Retype the material, please. Every line must match.

START EXERCISE INPUT

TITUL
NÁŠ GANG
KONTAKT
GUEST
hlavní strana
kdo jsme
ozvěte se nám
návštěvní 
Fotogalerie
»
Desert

END EXERCISE INPUT

EXERCISE OUTPUT
TITUL
NÁŠ GANG
KONTAKT
GUEST
hlavní strana
kdo jsme
ozvěte se nám
návštěvní 
Fotogalerie
»
Desert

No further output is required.